*** Opening of SUPPLIED RECORDS ***
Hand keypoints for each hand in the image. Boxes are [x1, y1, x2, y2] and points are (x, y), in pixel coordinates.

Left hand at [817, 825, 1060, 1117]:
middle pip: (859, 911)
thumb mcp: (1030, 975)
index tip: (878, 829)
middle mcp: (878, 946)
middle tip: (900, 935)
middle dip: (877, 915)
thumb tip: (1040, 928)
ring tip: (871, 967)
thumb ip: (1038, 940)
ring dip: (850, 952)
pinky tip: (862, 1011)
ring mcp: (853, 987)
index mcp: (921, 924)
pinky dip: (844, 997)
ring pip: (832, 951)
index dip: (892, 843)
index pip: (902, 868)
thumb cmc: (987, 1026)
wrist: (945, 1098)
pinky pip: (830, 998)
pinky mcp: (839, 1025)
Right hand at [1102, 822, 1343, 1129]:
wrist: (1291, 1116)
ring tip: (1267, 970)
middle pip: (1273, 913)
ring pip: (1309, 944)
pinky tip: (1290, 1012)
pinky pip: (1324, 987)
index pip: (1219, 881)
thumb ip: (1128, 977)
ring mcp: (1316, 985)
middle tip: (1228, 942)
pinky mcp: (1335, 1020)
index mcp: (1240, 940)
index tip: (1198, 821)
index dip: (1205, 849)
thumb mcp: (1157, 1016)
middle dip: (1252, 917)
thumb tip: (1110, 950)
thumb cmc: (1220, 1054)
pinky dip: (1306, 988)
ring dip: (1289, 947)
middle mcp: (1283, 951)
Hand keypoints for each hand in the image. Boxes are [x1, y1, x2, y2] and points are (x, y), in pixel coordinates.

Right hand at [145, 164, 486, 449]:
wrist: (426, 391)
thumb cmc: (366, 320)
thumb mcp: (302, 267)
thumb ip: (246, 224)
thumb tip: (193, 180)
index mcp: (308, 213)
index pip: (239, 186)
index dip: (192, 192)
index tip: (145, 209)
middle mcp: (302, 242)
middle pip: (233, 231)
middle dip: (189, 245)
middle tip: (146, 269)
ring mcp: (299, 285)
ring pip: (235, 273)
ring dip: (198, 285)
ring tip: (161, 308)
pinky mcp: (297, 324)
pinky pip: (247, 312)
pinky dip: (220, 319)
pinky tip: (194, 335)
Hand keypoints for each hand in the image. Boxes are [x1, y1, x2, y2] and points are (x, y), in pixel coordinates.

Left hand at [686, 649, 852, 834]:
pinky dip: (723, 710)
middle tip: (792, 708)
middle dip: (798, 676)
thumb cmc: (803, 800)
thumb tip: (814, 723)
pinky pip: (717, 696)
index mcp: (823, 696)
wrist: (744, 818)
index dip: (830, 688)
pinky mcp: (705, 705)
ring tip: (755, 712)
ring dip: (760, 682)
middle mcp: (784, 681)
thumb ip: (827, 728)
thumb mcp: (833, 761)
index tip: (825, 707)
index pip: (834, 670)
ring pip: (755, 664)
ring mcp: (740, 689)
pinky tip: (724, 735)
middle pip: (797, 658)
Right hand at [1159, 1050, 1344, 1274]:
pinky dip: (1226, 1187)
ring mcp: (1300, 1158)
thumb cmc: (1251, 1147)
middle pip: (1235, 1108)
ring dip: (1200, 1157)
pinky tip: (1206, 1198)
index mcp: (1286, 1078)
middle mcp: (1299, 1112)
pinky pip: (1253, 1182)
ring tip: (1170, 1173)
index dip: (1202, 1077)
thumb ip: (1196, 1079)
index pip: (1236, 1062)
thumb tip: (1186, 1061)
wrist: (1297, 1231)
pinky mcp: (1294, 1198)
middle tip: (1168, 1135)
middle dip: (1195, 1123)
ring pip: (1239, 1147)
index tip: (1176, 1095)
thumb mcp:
*** Close of SUPPLIED RECORDS ***
> TASK
Make an exact transcription of the entries above.

> TASK RESULT
Hand keypoints for each hand in the image. Boxes are [x1, y1, x2, y2] and points are (x, y), in pixel coordinates.

Left hand at [817, 825, 1060, 1117]:
middle pip: (859, 911)
thumb mcp: (1030, 975)
index tip: (878, 829)
middle mcp: (878, 946)
middle tip: (900, 935)
middle dip: (877, 915)
thumb tip: (1040, 928)
ring tip: (871, 967)
thumb ip: (1038, 940)
ring dip: (850, 952)
pinky tip: (862, 1011)
ring mcp: (853, 987)
index mcp: (921, 924)
pinky dip: (844, 997)
ring pip: (832, 951)
index dip: (892, 843)
index pip: (902, 868)
thumb cmc: (987, 1026)
wrist: (945, 1098)
pinky pip: (830, 998)
pinky mcp: (839, 1025)
Right hand at [1102, 822, 1343, 1129]:
wrist: (1291, 1116)
ring tip: (1267, 970)
middle pip: (1273, 913)
ring pip: (1309, 944)
pinky tip: (1290, 1012)
pinky pip: (1324, 987)
index pip: (1219, 881)
thumb ip: (1128, 977)
ring mcp: (1316, 985)
middle tip: (1228, 942)
pinky mcp: (1335, 1020)
index mcp: (1240, 940)
index tip: (1198, 821)
index dip: (1205, 849)
thumb mcp: (1157, 1016)
middle dip: (1252, 917)
thumb tip: (1110, 950)
thumb cmc: (1220, 1054)
pinky dip: (1306, 988)
ring dip: (1289, 947)
middle mcp: (1283, 951)
Hand keypoints for each hand in the image. Boxes are [x1, y1, x2, y2] and points are (x, y), in pixel coordinates.

Right hand at [145, 164, 486, 449]:
wrist: (426, 391)
thumb cmc: (366, 320)
thumb mcp: (302, 267)
thumb ip: (246, 224)
thumb tip: (193, 180)
index mcp: (308, 213)
index pip: (239, 186)
index dip: (192, 192)
index tip: (145, 209)
middle mcp: (302, 242)
middle pip: (233, 231)
middle dip: (189, 245)
middle tip: (146, 269)
ring mcp: (299, 285)
ring pip: (235, 273)
ring dip: (198, 285)
ring tip: (161, 308)
pinky mcp: (297, 324)
pinky pip: (247, 312)
pinky dip: (220, 319)
pinky tip: (194, 335)
Hand keypoints for each hand in the image. Boxes are [x1, y1, x2, y2] and points are (x, y), in pixel coordinates.

Left hand at [686, 649, 852, 834]:
pinky dip: (723, 710)
middle tip: (792, 708)
middle dip: (798, 676)
thumb cmc: (803, 800)
thumb tip: (814, 723)
pinky pip: (717, 696)
index mcp: (823, 696)
wrist: (744, 818)
index dip: (830, 688)
pinky mcp: (705, 705)
ring tip: (755, 712)
ring dip: (760, 682)
middle mcp: (784, 681)
thumb ip: (827, 728)
thumb mcp: (833, 761)
index tip: (825, 707)
index pip: (834, 670)
ring pip: (755, 664)
ring mcp: (740, 689)
pinky tip: (724, 735)
middle pip: (797, 658)
Right hand at [1159, 1050, 1344, 1274]:
pinky dip: (1226, 1187)
ring mcp: (1300, 1158)
thumb cmc: (1251, 1147)
middle pip: (1235, 1108)
ring dip: (1200, 1157)
pinky tip: (1206, 1198)
index mcp: (1286, 1078)
middle mcp: (1299, 1112)
pinky pip: (1253, 1182)
ring tip: (1170, 1173)
index dip: (1202, 1077)
thumb ip: (1196, 1079)
index pip: (1236, 1062)
thumb tip: (1186, 1061)
wrist: (1297, 1231)
pinky mcp: (1294, 1198)
middle tip: (1168, 1135)
middle dip: (1195, 1123)
ring pip: (1239, 1147)
index tip: (1176, 1095)
thumb mcp:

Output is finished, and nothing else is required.